According to an introductory text in the exhibition program, “this non-profit cultural event created by artist Francisco Maso is aimed at all audiences and gathers an important selection of classic films, without which it would be impossible to tell the story of the seventh art.”
Cuba’s popular, privately-operated 3D home theaters were shut down less than a year ago following a capricious government measure which alleged, among other things, that the screening of 3D films had not been authorized under the license for operating recreational equipment or any other.
The “low cultural content” of the materials screened at these home theaters was also wielded as an argument for nipping these cinemas at the bud.
The great impact had by 3D films on people in Havana was evident from the moment these were introduced into Cuba. With it, a new means of recreation seemed to be born among the limited range of options available.
In response to this, this first screening focues on issues such as idleness, banality, popular tastes, cultural consumption and other daily problems.

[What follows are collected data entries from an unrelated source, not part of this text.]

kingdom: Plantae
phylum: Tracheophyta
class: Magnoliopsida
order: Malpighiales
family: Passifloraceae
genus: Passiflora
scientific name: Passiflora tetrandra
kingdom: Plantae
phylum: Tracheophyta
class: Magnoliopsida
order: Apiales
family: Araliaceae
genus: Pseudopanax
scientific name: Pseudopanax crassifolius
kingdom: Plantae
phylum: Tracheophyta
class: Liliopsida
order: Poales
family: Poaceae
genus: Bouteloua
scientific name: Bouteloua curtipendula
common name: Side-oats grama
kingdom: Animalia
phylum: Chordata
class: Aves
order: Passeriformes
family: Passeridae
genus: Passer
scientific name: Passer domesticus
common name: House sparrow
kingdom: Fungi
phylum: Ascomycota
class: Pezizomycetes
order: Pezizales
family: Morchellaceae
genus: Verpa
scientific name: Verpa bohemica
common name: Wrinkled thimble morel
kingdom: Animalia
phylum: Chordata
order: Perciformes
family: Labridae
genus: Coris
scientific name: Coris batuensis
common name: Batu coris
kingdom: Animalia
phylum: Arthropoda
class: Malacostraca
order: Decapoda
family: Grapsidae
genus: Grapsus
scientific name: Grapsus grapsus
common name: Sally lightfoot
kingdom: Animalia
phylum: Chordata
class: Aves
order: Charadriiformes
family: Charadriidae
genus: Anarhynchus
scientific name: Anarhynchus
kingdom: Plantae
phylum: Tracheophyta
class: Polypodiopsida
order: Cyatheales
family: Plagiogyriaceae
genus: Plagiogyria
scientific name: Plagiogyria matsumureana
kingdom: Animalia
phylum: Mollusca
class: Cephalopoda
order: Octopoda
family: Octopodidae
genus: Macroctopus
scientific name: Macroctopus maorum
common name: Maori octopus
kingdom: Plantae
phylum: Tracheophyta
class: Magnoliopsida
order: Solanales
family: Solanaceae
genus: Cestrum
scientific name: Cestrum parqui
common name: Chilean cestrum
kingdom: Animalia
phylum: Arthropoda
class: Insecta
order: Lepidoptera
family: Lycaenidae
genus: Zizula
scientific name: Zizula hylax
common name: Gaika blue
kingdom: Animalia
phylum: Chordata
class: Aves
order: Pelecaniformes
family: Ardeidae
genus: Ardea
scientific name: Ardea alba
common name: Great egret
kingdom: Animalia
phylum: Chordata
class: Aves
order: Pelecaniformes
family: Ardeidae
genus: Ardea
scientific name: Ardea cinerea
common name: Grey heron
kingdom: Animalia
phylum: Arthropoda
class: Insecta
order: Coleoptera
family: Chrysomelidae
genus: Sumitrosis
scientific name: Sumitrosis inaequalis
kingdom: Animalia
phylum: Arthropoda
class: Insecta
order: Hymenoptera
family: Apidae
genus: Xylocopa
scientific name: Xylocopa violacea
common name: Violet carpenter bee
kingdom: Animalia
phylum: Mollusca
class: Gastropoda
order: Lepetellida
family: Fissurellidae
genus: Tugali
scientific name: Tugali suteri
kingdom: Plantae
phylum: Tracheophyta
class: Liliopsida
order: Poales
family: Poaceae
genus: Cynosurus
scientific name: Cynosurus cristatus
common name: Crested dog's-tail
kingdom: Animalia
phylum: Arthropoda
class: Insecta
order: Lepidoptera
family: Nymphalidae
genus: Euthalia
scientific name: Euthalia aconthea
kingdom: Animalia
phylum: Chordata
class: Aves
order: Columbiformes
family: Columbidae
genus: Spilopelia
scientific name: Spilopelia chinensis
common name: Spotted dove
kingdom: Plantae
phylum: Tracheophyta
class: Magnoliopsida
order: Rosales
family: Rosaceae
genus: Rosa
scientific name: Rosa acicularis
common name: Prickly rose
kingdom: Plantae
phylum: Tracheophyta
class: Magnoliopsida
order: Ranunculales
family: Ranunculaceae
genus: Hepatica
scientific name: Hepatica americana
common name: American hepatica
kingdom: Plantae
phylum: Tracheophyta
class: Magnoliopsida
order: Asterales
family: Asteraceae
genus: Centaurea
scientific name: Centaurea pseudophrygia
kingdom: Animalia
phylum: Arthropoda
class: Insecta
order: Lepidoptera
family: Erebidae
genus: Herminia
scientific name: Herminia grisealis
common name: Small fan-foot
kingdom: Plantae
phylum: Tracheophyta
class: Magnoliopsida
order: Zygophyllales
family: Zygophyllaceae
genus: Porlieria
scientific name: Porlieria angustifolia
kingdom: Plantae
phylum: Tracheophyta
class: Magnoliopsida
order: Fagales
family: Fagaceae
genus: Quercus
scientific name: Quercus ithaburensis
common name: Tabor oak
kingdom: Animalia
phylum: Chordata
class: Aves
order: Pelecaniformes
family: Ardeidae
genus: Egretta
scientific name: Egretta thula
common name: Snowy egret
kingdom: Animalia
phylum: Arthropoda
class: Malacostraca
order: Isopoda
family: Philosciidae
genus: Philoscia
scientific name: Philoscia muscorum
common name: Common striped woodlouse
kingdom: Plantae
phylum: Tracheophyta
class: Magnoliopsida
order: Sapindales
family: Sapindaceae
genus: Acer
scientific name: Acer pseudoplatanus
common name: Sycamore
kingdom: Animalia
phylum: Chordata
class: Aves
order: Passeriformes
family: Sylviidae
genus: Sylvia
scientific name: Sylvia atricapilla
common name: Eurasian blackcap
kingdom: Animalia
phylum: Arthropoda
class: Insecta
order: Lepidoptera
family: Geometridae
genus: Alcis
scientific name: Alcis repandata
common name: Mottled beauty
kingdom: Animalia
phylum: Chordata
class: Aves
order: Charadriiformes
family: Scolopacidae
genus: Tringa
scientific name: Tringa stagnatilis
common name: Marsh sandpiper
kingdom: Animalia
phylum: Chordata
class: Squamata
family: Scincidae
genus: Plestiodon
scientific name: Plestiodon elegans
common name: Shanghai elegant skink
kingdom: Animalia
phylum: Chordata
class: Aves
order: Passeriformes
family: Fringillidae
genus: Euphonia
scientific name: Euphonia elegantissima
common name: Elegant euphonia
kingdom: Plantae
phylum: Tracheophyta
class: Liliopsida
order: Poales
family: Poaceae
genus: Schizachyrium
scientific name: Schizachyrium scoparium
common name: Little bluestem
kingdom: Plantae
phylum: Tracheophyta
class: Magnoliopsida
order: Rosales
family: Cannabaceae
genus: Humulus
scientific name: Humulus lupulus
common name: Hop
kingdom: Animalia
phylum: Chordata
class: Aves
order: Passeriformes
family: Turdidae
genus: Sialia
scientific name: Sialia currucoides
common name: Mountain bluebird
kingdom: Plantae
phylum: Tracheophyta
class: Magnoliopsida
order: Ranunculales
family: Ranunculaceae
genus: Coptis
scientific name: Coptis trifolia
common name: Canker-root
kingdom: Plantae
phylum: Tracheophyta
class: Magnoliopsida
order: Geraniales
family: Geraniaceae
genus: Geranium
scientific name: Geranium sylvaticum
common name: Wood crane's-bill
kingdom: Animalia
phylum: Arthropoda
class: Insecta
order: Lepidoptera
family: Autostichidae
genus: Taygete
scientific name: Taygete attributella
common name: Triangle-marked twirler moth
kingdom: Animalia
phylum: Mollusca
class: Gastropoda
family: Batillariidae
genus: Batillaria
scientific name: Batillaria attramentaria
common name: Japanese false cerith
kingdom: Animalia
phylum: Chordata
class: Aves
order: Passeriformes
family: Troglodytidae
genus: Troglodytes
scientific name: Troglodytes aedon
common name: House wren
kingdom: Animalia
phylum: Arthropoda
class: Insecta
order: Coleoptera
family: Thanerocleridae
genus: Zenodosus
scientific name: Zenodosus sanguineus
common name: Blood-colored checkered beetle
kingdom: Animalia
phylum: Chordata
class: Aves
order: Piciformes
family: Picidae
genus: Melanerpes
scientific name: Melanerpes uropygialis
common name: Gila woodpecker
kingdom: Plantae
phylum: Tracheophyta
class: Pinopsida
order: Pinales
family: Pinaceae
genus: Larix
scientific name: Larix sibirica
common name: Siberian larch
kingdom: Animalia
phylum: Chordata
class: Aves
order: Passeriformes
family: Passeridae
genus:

One of the small exhibition spaces at the Center for the Development of the Visual Arts had to be prepared for the screening, as no ideal location for the projection was available within this institution. This recalls the “domestic and alternative nature of the numerous 3D home theaters that have now become history, going from private to public spaces,” Francisco Masó stated during an interview.
The criteria used to select the films in the screening is a noteworthy detail. The screening focused closely on the different ways in which power expresses itself in society.
In one of his texts, Michel Foucault describes three such ways of exercising power exactly: the individual subjected to State power (characterized by them as individualizing and totalizing), the individual subjected to another through a control mechanism and the individual constrained to their own identity.
With this screening, Francisco Maso avails himself of the artform not only to discuss a thorny subject, but also to promote the values of the “art film” (with such works as Battleship Potemkin, 1984, The Lives of Others, Citizen Kane and others), values defended by Cuba’s cultural policy as a kind of antidote to the venom of these new technologies.
This way, he also launches a critical crusade against all coercive, censoring and capricious practices that curtail human creativity and initiative.